Noted for his “sensitive touch” by The Washington Post and for his “beautiful sound with an abundant sense of fantasy” by Musica Nova magazine (Japan), Dr. Takasawa made a solo recital debut at The John F. Kennedy Center for the Performing Arts in 1992. In July 2003 he also gave a Tokyo debut recital to a sold-out audience.

He studied with José Ariel Rambaldi at Whitman College in Washington State and with Constance Keene at Manhattan School of Music. While in New York, he was invited by the late Artur Balsam, a renowned pianist and chamber musician, to participate in the Kneisel Hall Chamber Music Festival in Maine. He also tutored with Thomas Schumacher at the University of Maryland. His doctoral dissertation focused on the American musician and educator, Abram Chasins. An article on Chasins has been published in the Clavier magazine. His awards and honors include being a finalist for the Mu Phi Epsilon International Competition and receiving the Homer Ulrich Performance Award.
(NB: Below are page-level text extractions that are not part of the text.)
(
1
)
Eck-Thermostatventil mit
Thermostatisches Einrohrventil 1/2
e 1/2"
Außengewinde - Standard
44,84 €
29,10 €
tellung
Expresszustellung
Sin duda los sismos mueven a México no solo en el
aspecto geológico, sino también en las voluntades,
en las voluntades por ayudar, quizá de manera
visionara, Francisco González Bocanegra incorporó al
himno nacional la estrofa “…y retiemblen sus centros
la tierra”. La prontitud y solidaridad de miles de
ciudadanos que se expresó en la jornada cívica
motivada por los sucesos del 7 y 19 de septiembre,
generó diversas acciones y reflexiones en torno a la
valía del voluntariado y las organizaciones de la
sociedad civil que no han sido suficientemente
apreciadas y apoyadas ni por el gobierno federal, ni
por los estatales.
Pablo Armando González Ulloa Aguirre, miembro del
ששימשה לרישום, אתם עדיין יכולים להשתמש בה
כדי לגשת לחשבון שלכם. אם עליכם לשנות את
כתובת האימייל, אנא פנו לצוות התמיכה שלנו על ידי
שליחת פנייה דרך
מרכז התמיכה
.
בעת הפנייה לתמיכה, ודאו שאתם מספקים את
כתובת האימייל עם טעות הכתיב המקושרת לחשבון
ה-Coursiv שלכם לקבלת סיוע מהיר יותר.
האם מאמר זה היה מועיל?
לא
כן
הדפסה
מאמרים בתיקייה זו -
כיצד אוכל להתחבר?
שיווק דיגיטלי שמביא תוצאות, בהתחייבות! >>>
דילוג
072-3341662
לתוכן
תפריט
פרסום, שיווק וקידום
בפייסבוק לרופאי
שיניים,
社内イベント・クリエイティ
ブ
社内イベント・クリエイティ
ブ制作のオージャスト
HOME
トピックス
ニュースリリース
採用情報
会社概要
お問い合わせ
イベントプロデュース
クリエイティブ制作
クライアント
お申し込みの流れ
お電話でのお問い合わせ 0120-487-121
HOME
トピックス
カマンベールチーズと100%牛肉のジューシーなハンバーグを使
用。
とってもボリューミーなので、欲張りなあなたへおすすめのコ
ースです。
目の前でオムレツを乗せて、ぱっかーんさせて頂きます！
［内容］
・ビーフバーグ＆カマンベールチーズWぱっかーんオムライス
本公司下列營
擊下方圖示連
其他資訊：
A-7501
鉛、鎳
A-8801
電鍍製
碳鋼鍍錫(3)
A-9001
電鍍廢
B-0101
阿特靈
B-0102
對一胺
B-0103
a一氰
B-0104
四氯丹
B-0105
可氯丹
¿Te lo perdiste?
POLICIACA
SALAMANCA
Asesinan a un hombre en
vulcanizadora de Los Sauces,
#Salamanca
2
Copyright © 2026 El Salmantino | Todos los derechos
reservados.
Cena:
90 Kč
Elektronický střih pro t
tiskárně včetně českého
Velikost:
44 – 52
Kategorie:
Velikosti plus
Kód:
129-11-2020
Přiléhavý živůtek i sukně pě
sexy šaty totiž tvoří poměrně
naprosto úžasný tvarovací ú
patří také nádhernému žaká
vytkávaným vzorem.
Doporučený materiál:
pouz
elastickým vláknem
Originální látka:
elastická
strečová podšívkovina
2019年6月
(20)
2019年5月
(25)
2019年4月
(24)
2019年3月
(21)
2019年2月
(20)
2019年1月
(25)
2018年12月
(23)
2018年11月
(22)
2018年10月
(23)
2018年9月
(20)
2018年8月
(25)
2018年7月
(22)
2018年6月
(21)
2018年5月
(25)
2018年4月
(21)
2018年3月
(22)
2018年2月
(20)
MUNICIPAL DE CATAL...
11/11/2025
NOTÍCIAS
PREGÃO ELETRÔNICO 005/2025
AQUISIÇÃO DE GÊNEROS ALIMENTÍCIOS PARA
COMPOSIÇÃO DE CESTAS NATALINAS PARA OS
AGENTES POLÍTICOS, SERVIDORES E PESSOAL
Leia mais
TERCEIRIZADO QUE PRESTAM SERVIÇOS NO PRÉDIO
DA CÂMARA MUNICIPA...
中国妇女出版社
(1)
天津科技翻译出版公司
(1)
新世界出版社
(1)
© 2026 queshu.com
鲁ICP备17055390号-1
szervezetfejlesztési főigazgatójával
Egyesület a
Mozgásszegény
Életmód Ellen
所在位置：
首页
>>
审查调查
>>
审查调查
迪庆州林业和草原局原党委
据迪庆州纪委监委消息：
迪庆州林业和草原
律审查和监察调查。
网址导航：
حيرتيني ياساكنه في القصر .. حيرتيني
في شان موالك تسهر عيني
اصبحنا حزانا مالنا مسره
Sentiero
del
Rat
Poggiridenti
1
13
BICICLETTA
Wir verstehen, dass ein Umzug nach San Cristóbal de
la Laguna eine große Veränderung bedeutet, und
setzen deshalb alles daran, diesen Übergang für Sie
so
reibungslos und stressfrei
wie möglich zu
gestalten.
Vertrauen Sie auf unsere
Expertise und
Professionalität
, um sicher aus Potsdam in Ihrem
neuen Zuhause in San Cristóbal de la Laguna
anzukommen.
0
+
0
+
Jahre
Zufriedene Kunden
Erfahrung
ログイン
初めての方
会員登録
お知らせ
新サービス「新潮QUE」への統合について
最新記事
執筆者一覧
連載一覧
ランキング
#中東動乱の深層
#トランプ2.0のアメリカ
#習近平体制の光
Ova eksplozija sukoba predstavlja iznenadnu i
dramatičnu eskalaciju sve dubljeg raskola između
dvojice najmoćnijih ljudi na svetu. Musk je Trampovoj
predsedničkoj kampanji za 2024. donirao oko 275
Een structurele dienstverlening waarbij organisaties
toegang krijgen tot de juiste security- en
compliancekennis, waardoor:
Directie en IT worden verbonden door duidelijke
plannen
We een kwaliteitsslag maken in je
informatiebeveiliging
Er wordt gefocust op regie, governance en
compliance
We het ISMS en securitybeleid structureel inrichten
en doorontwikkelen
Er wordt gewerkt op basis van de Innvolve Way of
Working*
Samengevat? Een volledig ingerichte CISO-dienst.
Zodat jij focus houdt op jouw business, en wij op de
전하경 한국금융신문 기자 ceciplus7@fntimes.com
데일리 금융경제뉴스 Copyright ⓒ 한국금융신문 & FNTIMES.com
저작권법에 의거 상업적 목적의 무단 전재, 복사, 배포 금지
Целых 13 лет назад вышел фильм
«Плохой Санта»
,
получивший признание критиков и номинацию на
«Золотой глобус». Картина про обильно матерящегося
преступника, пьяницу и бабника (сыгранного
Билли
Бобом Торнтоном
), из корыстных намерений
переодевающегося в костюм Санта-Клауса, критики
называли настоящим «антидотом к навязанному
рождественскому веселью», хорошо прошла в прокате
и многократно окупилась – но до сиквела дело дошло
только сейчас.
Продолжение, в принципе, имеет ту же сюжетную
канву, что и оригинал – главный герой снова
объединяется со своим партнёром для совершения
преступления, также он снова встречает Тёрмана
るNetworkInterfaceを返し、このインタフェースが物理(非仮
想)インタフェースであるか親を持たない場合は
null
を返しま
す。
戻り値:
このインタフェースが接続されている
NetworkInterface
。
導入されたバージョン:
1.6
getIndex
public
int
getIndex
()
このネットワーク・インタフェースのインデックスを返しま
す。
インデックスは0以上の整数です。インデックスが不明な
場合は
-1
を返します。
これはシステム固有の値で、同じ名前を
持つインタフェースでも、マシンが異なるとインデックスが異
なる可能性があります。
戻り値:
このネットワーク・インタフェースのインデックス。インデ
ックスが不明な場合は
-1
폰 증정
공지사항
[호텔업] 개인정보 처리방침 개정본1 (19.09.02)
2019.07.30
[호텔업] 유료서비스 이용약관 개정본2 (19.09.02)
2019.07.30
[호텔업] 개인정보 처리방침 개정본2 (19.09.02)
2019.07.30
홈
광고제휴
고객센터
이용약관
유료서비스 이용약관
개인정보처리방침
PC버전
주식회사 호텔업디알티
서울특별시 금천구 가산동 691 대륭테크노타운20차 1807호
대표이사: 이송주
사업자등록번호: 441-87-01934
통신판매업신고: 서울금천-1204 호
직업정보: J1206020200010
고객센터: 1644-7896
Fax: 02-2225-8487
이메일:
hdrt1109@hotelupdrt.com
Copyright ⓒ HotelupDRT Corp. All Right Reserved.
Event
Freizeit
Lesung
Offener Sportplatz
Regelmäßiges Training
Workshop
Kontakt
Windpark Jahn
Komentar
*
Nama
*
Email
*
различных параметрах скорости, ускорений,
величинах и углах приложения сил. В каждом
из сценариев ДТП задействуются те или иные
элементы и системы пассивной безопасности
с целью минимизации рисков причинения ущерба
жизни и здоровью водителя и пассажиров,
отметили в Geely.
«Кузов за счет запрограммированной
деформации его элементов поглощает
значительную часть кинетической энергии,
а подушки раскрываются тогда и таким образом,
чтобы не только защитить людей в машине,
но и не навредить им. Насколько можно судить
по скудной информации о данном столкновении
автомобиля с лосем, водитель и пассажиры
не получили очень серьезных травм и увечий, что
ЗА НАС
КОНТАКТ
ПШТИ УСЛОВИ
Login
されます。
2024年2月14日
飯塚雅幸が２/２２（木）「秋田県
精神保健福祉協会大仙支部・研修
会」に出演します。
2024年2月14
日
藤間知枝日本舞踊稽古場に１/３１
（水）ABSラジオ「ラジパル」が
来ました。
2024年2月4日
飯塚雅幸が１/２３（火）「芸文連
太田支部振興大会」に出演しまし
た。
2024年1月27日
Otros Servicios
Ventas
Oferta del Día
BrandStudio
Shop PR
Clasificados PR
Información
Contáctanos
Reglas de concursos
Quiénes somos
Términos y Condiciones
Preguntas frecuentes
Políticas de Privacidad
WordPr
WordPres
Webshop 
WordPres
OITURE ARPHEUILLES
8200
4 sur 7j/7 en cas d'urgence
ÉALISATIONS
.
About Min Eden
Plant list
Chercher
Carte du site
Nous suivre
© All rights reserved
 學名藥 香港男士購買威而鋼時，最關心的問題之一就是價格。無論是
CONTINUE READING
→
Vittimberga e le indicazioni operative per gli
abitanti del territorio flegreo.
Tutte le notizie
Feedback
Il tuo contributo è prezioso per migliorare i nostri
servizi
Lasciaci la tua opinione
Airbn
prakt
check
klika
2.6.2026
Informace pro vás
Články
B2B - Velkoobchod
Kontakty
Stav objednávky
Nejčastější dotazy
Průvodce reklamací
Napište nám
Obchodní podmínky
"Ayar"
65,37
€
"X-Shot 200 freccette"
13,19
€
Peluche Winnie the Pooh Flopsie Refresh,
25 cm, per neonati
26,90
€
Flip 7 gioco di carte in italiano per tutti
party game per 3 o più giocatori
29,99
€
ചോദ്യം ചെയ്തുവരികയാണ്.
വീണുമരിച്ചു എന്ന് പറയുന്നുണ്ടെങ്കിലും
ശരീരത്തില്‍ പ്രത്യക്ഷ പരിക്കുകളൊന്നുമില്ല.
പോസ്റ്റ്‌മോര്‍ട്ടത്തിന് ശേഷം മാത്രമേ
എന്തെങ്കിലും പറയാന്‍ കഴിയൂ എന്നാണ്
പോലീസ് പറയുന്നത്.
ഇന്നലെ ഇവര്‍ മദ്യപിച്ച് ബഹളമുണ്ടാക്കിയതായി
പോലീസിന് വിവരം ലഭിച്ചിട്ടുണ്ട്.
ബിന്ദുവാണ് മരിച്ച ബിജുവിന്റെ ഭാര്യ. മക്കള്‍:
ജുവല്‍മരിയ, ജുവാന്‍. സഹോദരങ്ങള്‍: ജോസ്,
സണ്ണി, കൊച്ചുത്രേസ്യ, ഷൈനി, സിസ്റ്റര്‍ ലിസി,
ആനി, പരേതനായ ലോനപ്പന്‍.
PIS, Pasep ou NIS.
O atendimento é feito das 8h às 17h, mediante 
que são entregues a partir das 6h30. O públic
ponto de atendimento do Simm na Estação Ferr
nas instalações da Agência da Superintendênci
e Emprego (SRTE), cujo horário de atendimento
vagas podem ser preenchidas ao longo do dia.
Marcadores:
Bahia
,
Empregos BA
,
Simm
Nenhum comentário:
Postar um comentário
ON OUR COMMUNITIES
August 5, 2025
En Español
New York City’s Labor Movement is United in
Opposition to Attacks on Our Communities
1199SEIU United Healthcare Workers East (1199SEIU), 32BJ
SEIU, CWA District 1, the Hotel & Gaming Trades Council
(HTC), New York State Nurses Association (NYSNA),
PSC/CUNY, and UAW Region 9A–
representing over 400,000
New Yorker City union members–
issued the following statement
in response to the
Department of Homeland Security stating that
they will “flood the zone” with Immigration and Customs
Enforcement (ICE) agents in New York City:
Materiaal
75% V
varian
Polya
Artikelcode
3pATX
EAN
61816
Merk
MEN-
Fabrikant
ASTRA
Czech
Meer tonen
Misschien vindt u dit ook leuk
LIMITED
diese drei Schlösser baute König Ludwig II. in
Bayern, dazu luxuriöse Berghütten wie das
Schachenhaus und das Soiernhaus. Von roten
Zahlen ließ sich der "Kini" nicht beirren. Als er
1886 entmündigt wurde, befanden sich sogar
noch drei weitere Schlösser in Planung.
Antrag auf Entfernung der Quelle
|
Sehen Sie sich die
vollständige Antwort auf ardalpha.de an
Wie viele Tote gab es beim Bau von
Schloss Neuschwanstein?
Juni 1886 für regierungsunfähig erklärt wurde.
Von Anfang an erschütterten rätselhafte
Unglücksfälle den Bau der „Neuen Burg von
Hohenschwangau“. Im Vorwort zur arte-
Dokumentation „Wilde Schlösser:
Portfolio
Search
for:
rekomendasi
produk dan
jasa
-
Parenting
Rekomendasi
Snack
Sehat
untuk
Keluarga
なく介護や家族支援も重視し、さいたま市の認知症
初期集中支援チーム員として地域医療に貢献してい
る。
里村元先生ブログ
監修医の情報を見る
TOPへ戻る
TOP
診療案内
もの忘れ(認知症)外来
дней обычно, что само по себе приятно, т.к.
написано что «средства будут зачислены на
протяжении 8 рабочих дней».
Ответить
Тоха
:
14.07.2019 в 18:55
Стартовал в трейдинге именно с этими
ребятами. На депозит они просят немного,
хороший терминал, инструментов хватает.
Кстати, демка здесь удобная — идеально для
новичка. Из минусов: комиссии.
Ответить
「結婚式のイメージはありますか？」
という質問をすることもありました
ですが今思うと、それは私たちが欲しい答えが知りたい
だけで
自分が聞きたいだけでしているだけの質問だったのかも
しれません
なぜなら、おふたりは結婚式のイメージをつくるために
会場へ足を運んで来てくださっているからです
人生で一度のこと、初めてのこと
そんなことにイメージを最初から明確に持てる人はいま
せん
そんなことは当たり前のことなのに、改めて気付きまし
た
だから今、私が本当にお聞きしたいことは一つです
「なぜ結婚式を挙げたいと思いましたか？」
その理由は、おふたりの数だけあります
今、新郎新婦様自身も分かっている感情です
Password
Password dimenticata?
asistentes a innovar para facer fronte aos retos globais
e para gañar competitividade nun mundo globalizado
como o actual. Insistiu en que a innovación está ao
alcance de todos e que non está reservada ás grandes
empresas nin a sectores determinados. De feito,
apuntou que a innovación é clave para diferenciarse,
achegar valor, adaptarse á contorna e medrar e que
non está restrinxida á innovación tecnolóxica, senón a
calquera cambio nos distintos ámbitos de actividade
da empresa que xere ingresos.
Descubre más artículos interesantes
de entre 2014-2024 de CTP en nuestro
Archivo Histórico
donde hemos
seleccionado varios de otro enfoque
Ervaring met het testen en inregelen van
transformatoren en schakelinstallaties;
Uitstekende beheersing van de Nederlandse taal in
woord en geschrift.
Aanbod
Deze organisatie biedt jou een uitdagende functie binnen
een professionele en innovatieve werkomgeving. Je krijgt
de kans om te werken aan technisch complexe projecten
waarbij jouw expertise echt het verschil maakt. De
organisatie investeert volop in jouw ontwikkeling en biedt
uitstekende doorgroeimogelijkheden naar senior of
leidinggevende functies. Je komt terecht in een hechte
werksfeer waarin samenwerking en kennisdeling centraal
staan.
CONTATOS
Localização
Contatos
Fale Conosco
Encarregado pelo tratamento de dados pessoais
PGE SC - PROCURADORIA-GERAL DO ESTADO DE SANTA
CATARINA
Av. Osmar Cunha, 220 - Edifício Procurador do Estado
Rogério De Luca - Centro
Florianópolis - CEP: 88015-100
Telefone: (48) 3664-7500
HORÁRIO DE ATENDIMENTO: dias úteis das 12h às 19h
He is currently Associate Professor of Music and the director of the Graduate Studies at the University of Rhode Island. He is also the creator and director of the URI Piano Extravaganza!, an annual piano festival of concerts and a competition for the university community and surrounding areas. His interest in communicating with students through music has taken him to performances in elementary and secondary schools in the Rhode Island area, and in schools as far as Japan, Taiwan and Vietnam. He also served as President of the Rhode Island Music Teachers Association from 2004 to 2006. His concert activities and interviews have been broadcast on Northwest Public Radio (Pullman, WA), WSCL-FM89.5 and WBOC-Channel 16 in Maryland, internationally on Mercury Radio (Poznán, Poland) and on a News 5 evening news broadcast in Belize.

Interested in discovering unfamiliar yet worthwhile music, Dr. Takasawa has recorded music by women composers as well as performed music of contemporary Japanese composers and the German philosopher Friedrich Nitzsche. Later this year he is also scheduled to perform a recital comprised of music from the six inhabited continents of the world.